▸ WORK INSTRUCTION: Where a record holds a picture, leave the picture out; otherwise repeat every record exactly.

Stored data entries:
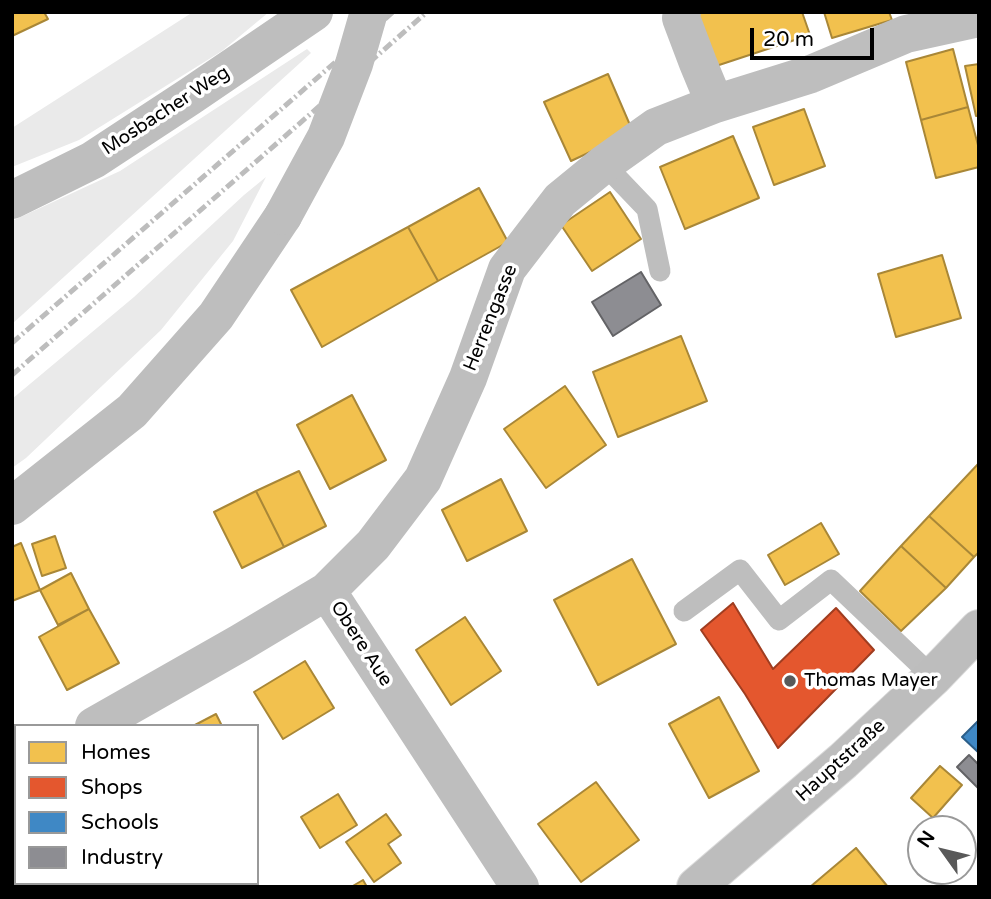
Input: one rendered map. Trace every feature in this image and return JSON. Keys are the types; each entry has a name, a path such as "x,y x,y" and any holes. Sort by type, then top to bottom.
{"main road":[{"name":"Hauptstraße","path":"696,887 843,761 933,677 979,629"}],"street":[{"name":"Mosbacher Weg","path":"12,200 93,160 314,12"},
{"path":"12,506 132,411 216,316 283,216 326,136 354,64 369,12"},
{"path":"682,12 681,18 715,104"},
{"name":"Herrengasse","path":"327,591 373,545 423,480 468,378 507,269 560,200 656,127 715,104 811,74 906,34 974,16"},
{"name":"Obere Aue","path":"98,724 327,591 520,887"}],"lane":[{"path":"604,164 647,209 660,271"},
{"path":"684,611 740,570 779,620 831,580 933,677"}],"shaded area":[{"path":"193,12 269,12 222,51 79,140 12,167 12,128"},
{"path":"307,49 311,53 12,324 12,221 120,171"},
{"path":"266,177 233,241 161,330 26,458 12,468 12,399 134,297"}],"building: Homes":[{"path":"12,12 44,12 48,19 12,36"},
{"path":"695,12 802,12 810,35 713,67"},
{"path":"824,12 889,12 892,20 832,38"},
{"path":"953,49 968,107 921,120 906,62"},
{"path":"979,64 979,116 976,116 965,66"},
{"path":"608,74 633,132 571,161 544,102"},
{"path":"968,107 979,149 979,167 936,178 921,120"},
{"path":"804,109 825,166 774,185 753,127"},
{"path":"733,136 759,198 685,229 660,167"},
{"path":"479,188 508,242 438,281 408,227"},
{"path":"610,192 641,239 592,271 561,225"},
{"path":"408,227 438,281 322,347 291,290"},
{"path":"942,255 961,318 896,337 878,274"},
{"path":"681,336 707,401 618,437 593,372"},
{"path":"565,386 606,445 546,488 504,429"},
{"path":"352,395 386,460 330,489 297,425"},
{"path":"979,463 979,552 974,557 929,516"},
{"path":"299,471 326,526 284,547 256,491"},
{"path":"501,479 527,531 467,561 442,510"},
{"path":"256,491 284,547 242,568 214,512"},
{"path":"929,516 974,557 946,588 901,546"},
{"path":"821,523 839,554 785,585 768,555"},
{"path":"55,536 66,568 42,576 32,544"},
{"path":"21,543 40,590 12,601 12,547"},
{"path":"901,546 946,588 901,631 860,591"},
{"path":"632,559 676,644 598,685 554,600"},
{"path":"71,573 89,609 58,625 40,590"},
{"path":"89,609 119,663 67,690 39,637"},
{"path":"465,617 501,671 451,705 416,650"},
{"path":"305,661 334,708 283,739 254,692"},
{"path":"719,697 759,771 709,798 669,724"},
{"path":"216,714 221,724 197,724"},
{"path":"940,766 962,785 936,815 930,815 911,798"},
{"path":"596,782 639,840 581,882 538,824"},
{"path":"338,794 357,825 320,848 301,817"},
{"path":"386,814 401,835 388,844 401,863 374,882 346,842"},
{"path":"856,848 888,887 810,887"},
{"path":"363,880 367,887 351,887"}],"building: Shops":[{"name":"Thomas Mayer","path":"733,603 773,669 836,608 874,650 778,748 701,630"}],"building: Schools":[{"path":"979,720 979,753 962,737"}],"building: Industry":[{"path":"641,272 661,305 613,336 592,302"},
{"path":"969,755 979,765 979,789 957,767"}],"railway":[{"path":"12,343 393,12"},
{"path":"12,375 427,12"}],"place":[{"name":"Thomas Mayer","path":"790,681"}]}
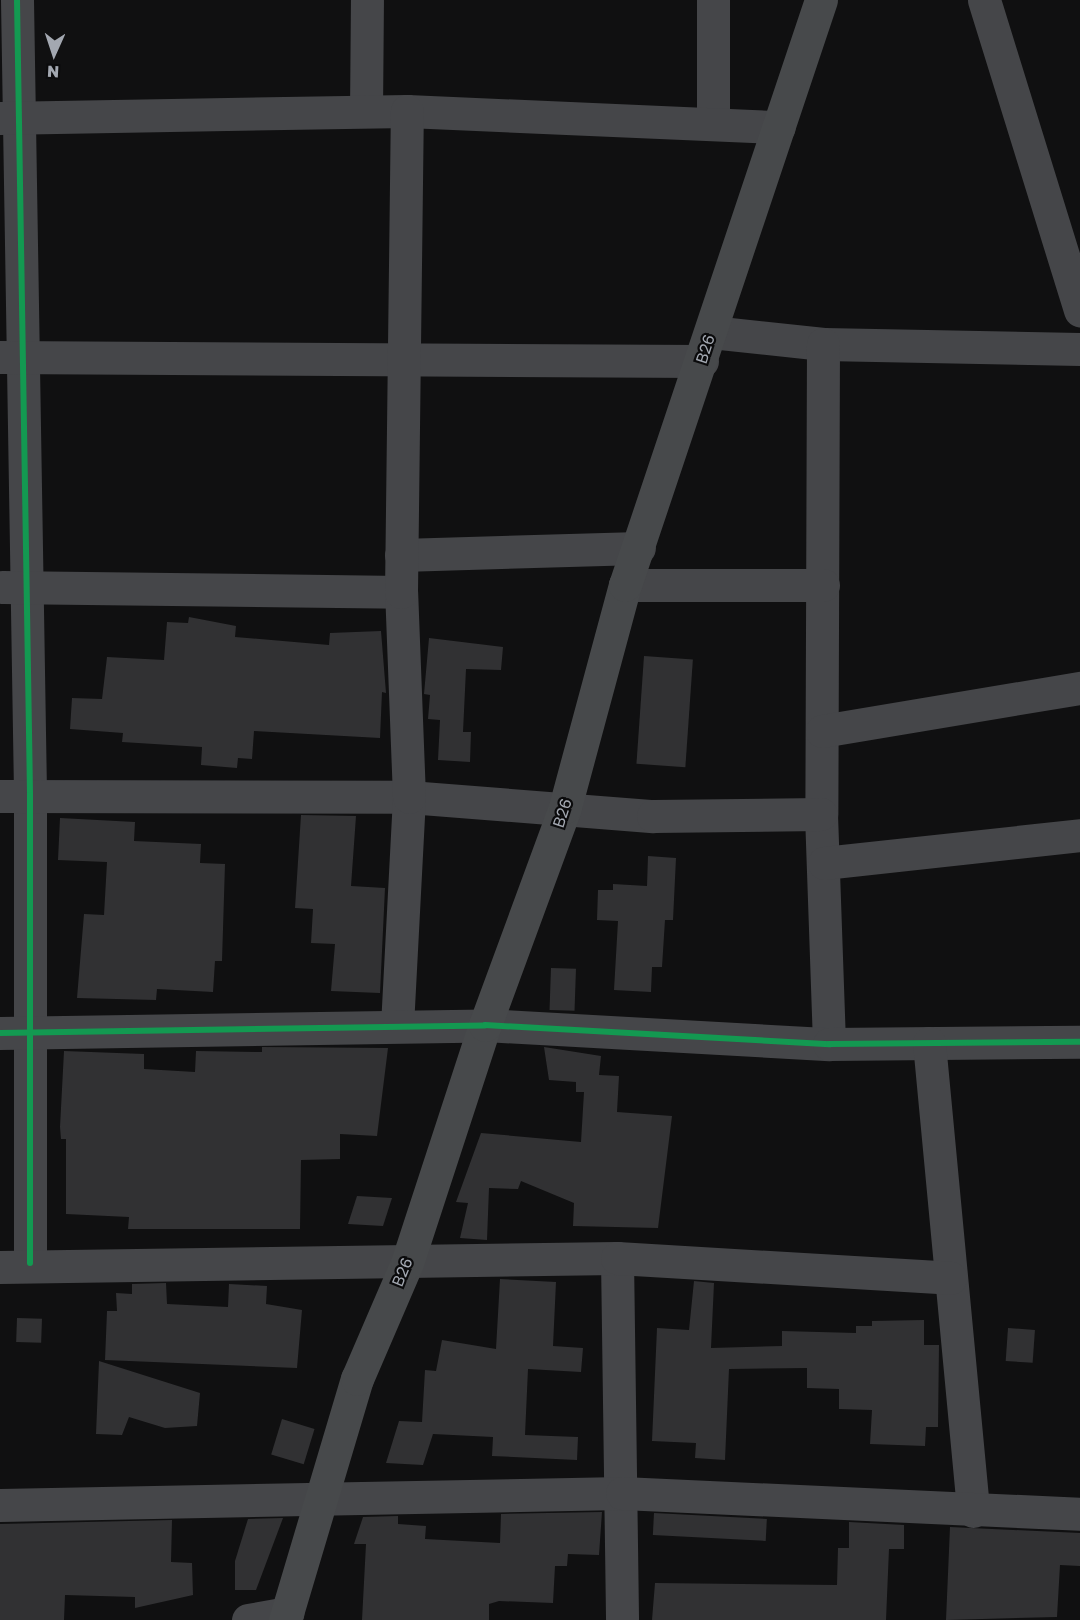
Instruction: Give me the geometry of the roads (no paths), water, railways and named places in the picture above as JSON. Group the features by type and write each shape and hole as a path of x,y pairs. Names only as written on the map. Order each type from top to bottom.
{"highway":[{"name":"B26","path":"286,1617 357,1379 407,1263 485,1025 565,807 626,585 821,0"}],"street":[{"path":"17,0 10,118 11,587 15,796 15,1265 407,1263 617,1258 950,1278"},
{"path":"366,111 367,0"},
{"path":"713,0 713,124"},
{"path":"984,0 1080,311"},
{"path":"10,118 406,111 779,127"},
{"path":"397,1026 409,797 401,592 406,111"},
{"path":"11,357 405,358 823,344 1080,349"},
{"path":"823,344 821,814 829,1044"},
{"path":"401,555 639,548"},
{"path":"626,585 823,585"},
{"path":"11,587 401,592"},
{"path":"822,731 1080,688"},
{"path":"15,796 409,797 565,807 652,816 821,814"},
{"path":"824,863 1080,835"},
{"path":"14,1033 485,1025 829,1044 1080,1042"},
{"path":"929,1043 973,1511"},
{"path":"617,1258 622,1620"},
{"path":"0,1505 323,1496 622,1492 973,1511 1080,1514"},
{"path":"248,1620 286,1617"}]}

▸ ANSWER TO THE EXERCISE:
Input: one rendered map. Trace every feature in this image and return JSON. Keys are the types; each entry has a name, a path such as "x,y x,y" and any holes. Sort by type, then top to bottom.
{"main road":[{"name":"Hauptstraße","path":"696,887 843,761 933,677 979,629"}],"street":[{"name":"Mosbacher Weg","path":"12,200 93,160 314,12"},
{"path":"12,506 132,411 216,316 283,216 326,136 354,64 369,12"},
{"path":"682,12 681,18 715,104"},
{"name":"Herrengasse","path":"327,591 373,545 423,480 468,378 507,269 560,200 656,127 715,104 811,74 906,34 974,16"},
{"name":"Obere Aue","path":"98,724 327,591 520,887"}],"lane":[{"path":"604,164 647,209 660,271"},
{"path":"684,611 740,570 779,620 831,580 933,677"}],"shaded area":[{"path":"193,12 269,12 222,51 79,140 12,167 12,128"},
{"path":"307,49 311,53 12,324 12,221 120,171"},
{"path":"266,177 233,241 161,330 26,458 12,468 12,399 134,297"}],"building: Homes":[{"path":"12,12 44,12 48,19 12,36"},
{"path":"695,12 802,12 810,35 713,67"},
{"path":"824,12 889,12 892,20 832,38"},
{"path":"953,49 968,107 921,120 906,62"},
{"path":"979,64 979,116 976,116 965,66"},
{"path":"608,74 633,132 571,161 544,102"},
{"path":"968,107 979,149 979,167 936,178 921,120"},
{"path":"804,109 825,166 774,185 753,127"},
{"path":"733,136 759,198 685,229 660,167"},
{"path":"479,188 508,242 438,281 408,227"},
{"path":"610,192 641,239 592,271 561,225"},
{"path":"408,227 438,281 322,347 291,290"},
{"path":"942,255 961,318 896,337 878,274"},
{"path":"681,336 707,401 618,437 593,372"},
{"path":"565,386 606,445 546,488 504,429"},
{"path":"352,395 386,460 330,489 297,425"},
{"path":"979,463 979,552 974,557 929,516"},
{"path":"299,471 326,526 284,547 256,491"},
{"path":"501,479 527,531 467,561 442,510"},
{"path":"256,491 284,547 242,568 214,512"},
{"path":"929,516 974,557 946,588 901,546"},
{"path":"821,523 839,554 785,585 768,555"},
{"path":"55,536 66,568 42,576 32,544"},
{"path":"21,543 40,590 12,601 12,547"},
{"path":"901,546 946,588 901,631 860,591"},
{"path":"632,559 676,644 598,685 554,600"},
{"path":"71,573 89,609 58,625 40,590"},
{"path":"89,609 119,663 67,690 39,637"},
{"path":"465,617 501,671 451,705 416,650"},
{"path":"305,661 334,708 283,739 254,692"},
{"path":"719,697 759,771 709,798 669,724"},
{"path":"216,714 221,724 197,724"},
{"path":"940,766 962,785 936,815 930,815 911,798"},
{"path":"596,782 639,840 581,882 538,824"},
{"path":"338,794 357,825 320,848 301,817"},
{"path":"386,814 401,835 388,844 401,863 374,882 346,842"},
{"path":"856,848 888,887 810,887"},
{"path":"363,880 367,887 351,887"}],"building: Shops":[{"name":"Thomas Mayer","path":"733,603 773,669 836,608 874,650 778,748 701,630"}],"building: Schools":[{"path":"979,720 979,753 962,737"}],"building: Industry":[{"path":"641,272 661,305 613,336 592,302"},
{"path":"969,755 979,765 979,789 957,767"}],"railway":[{"path":"12,343 393,12"},
{"path":"12,375 427,12"}],"place":[{"name":"Thomas Mayer","path":"790,681"}]}
Instruction: Give me the geometry of the roads (no paths), water, railways and named places in the picture above as JSON. Group the features by type and write each shape and hole as a path of x,y pairs. Names only as written on the map. Order each type from top to bottom.
{"highway":[{"name":"B26","path":"286,1617 357,1379 407,1263 485,1025 565,807 626,585 821,0"}],"street":[{"path":"17,0 10,118 11,587 15,796 15,1265 407,1263 617,1258 950,1278"},
{"path":"366,111 367,0"},
{"path":"713,0 713,124"},
{"path":"984,0 1080,311"},
{"path":"10,118 406,111 779,127"},
{"path":"397,1026 409,797 401,592 406,111"},
{"path":"11,357 405,358 823,344 1080,349"},
{"path":"823,344 821,814 829,1044"},
{"path":"401,555 639,548"},
{"path":"626,585 823,585"},
{"path":"11,587 401,592"},
{"path":"822,731 1080,688"},
{"path":"15,796 409,797 565,807 652,816 821,814"},
{"path":"824,863 1080,835"},
{"path":"14,1033 485,1025 829,1044 1080,1042"},
{"path":"929,1043 973,1511"},
{"path":"617,1258 622,1620"},
{"path":"0,1505 323,1496 622,1492 973,1511 1080,1514"},
{"path":"248,1620 286,1617"}]}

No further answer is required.